The size of built-in integers and floats in bytes is computed as
`ceildiv(bitwidth, 8)`. The ABI alignment of integer types with bitwidth below
64 and of the float types is the closest from above power-of-two number of
bytes. The ABI alignment of integer types with bitwidth 64 and above is 4 bytes
(32 bits).
The size of built-in vectors is computed by first rounding their number of
elements in the _innermost_ dimension to the closest power-of-two from above,
then getting the total number of elements, and finally multiplying it with the
element size. For example, `vector<3xi32>` and `vector<4xi32>` have the same
size. So do `vector<2x3xf32>` and `vector<2x4xf32>`, but `vector<3x4xf32>` and
`vector<4x4xf32>` have different sizes. The ABI and preferred alignment of
vector types is computed by taking the innermost dimension of the vector,
rounding it up to the closest power-of-two, taking a product of that with
element size in bytes, and rounding the result up again to the closest
power-of-two.
Note: these values are selected for consistency with the
[default data layout in LLVM](https://llvm.org/docs/LangRef.html#data-layout),
which MLIR assumed until the introduction of proper data layout modeling, and
with the
[modeling of n-D vectors](https://mlir.llvm.org/docs/Dialects/Vector/#deeperdive).

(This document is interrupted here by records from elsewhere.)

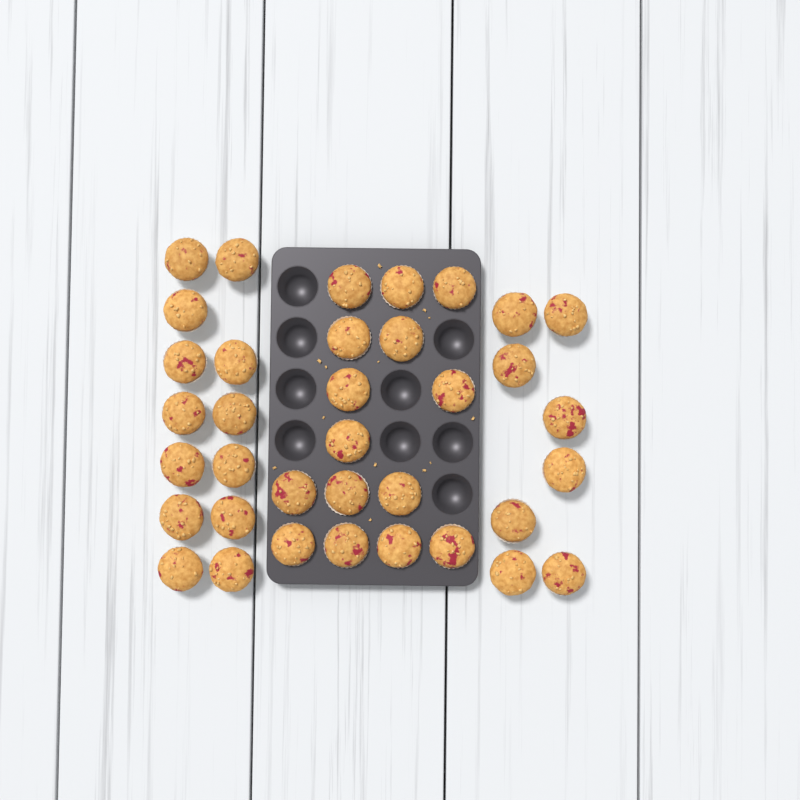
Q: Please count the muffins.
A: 36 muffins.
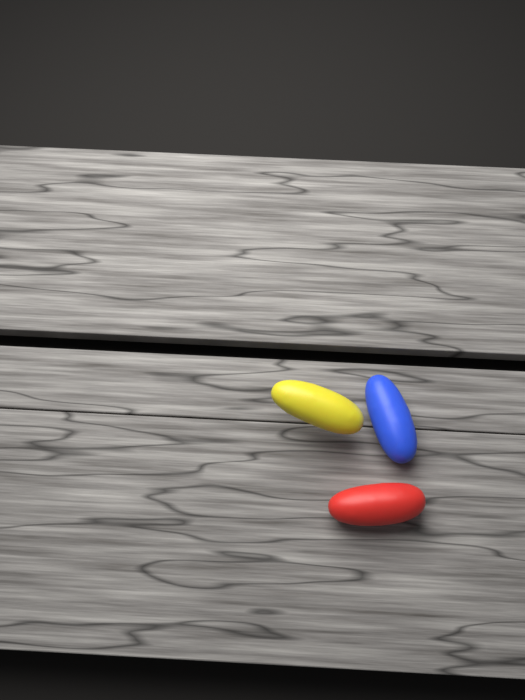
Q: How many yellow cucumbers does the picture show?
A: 1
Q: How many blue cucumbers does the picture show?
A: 1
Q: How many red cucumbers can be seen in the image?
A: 1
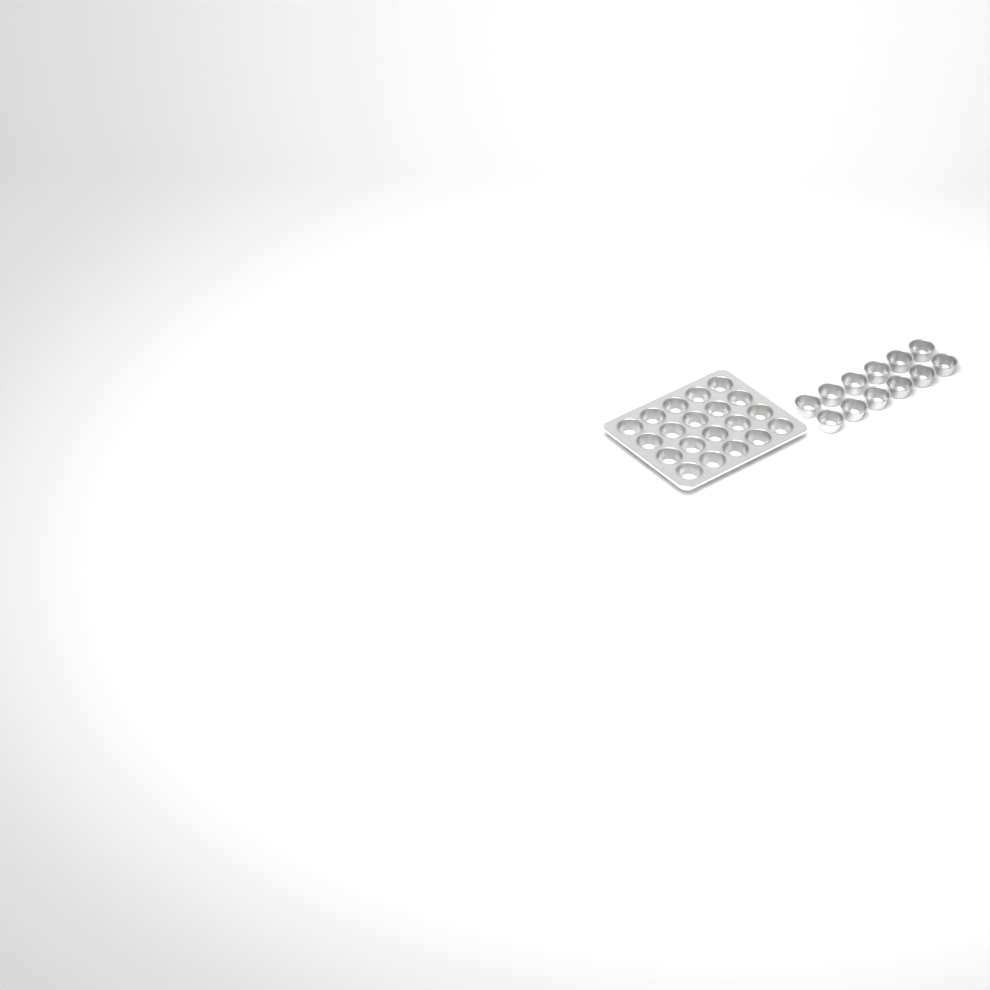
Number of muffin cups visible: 32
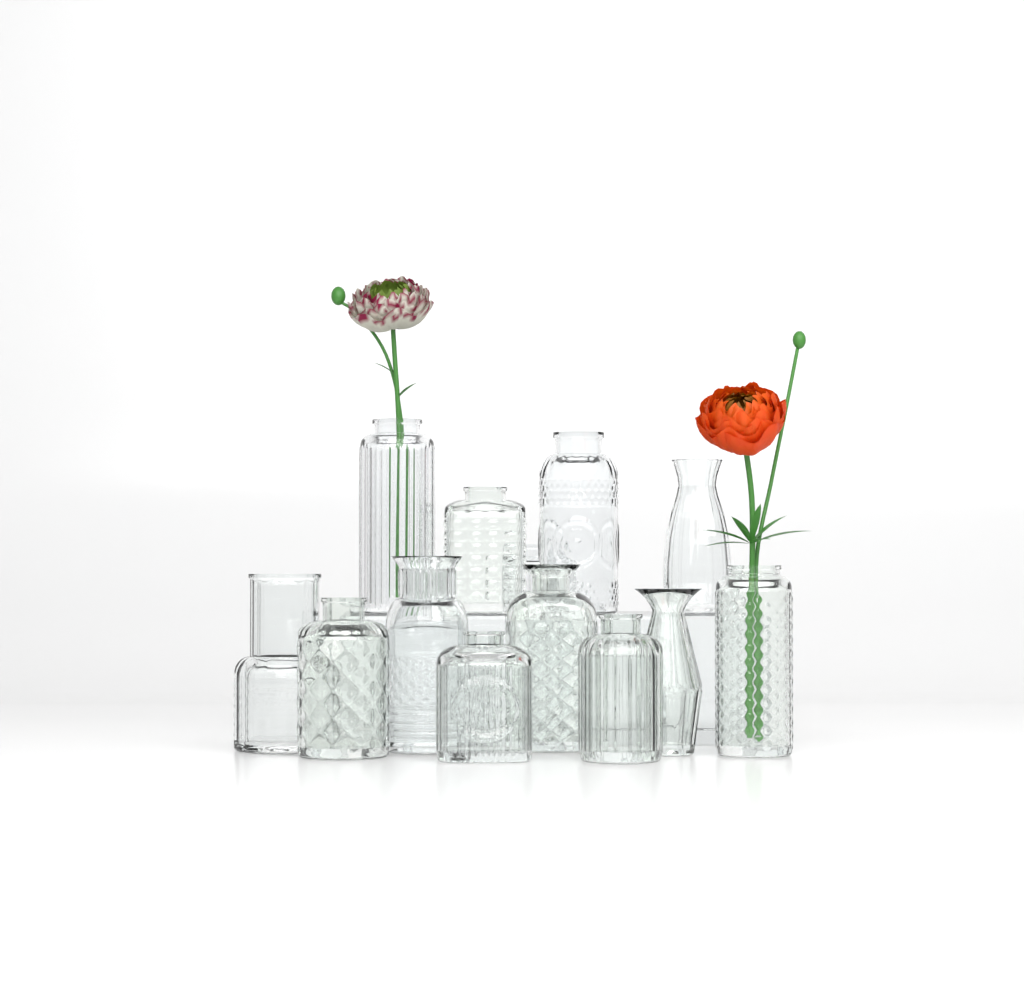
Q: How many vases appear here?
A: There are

They **may change** in the future.
#### `index` type
Index type is an integer type used for target-specific size information in,
e.g., `memref` operations. Its data layout is parameterized by a single integer
data layout entry that specifies its bitwidth. For example,
```
module attributes { dlti.dl_spec = #dlti.dl_spec<
#dlti.dl_entry<index, 32>
>} {}
```
specifies that `index` has 32 bits. All other layout properties of `index` match
those of the integer type with the same bitwidth defined above.
In absence of the corresponding entry, `index` is assumed to be a 64-bit
integer.
#### `complex` type
By default complex type is treated like a 2 element structure of its given
element type. This is to say that each of its elements are aligned to their
preferred alignment, the entire complex type is also aligned to this preference,
and the complex type size includes the possible padding between elements to enforce
alignment.
### Byte Size
The default data layout assumes 8-bit bytes.
### DLTI Dialect
The [DLTI](Dialects/DLTI.md) dialect provides the attributes implementing
`DataLayoutSpecInterface` and `DataLayoutEntryInterface`, as well as a dialect
attribute that can be used to attach the specification to a given operation. The
verifier of this attribute triggers those of the specification and checks the
compatibility of nested specifications.